EXCERPT

[Start]

As a student at the School of Fine Arts in Berlin, where she was born in 1941, she studied painting, but discovered…photography. On one of her first rolls of film she shot, she recorded a wall with a painted advertisement. Some time later, she realized that this old wall was hidden by a scaffolding. From this came her passion to save the walls… She undertook to photograph them and thus began a series, without knowing what she would discover nor how long it would go on.

Perhaps she was remembering walking as a child, with her mother through the streets of the devastated German capital which revealed what no one should have seen: the intimacy of peoples’ homes laid bare by war and destruction.

[End]

DATASET EXCERPT
[Start]

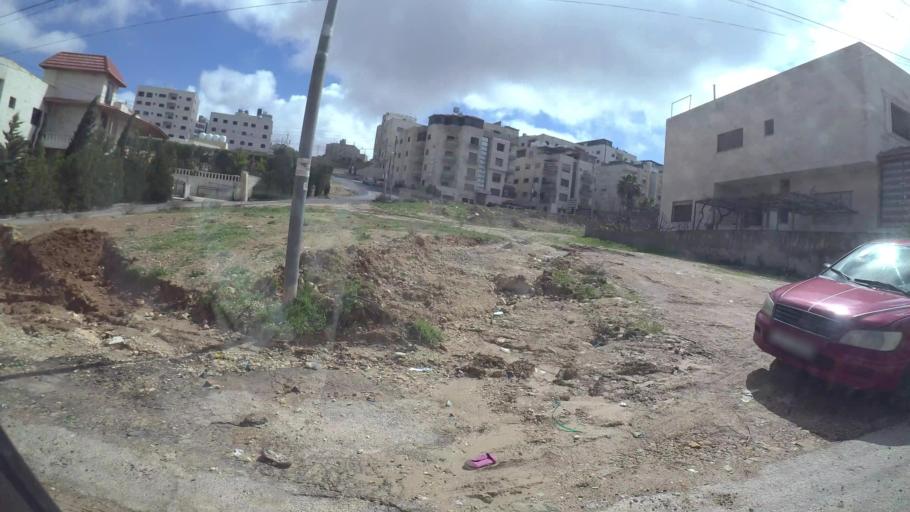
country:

[End]

TASK
Copy out the excerpt on photographing walls word for word, starting at the words "As a student" and stopping after "would go on.". Work from the excerpt alone.

REPLY TO THE EXERCISE
As a student at the School of Fine Arts in Berlin, where she was born in 1941, she studied painting, but discovered…photography. On one of her first rolls of film she shot, she recorded a wall with a painted advertisement. Some time later, she realized that this old wall was hidden by a scaffolding. From this came her passion to save the walls… She undertook to photograph them and thus began a series, without knowing what she would discover nor how long it would go on.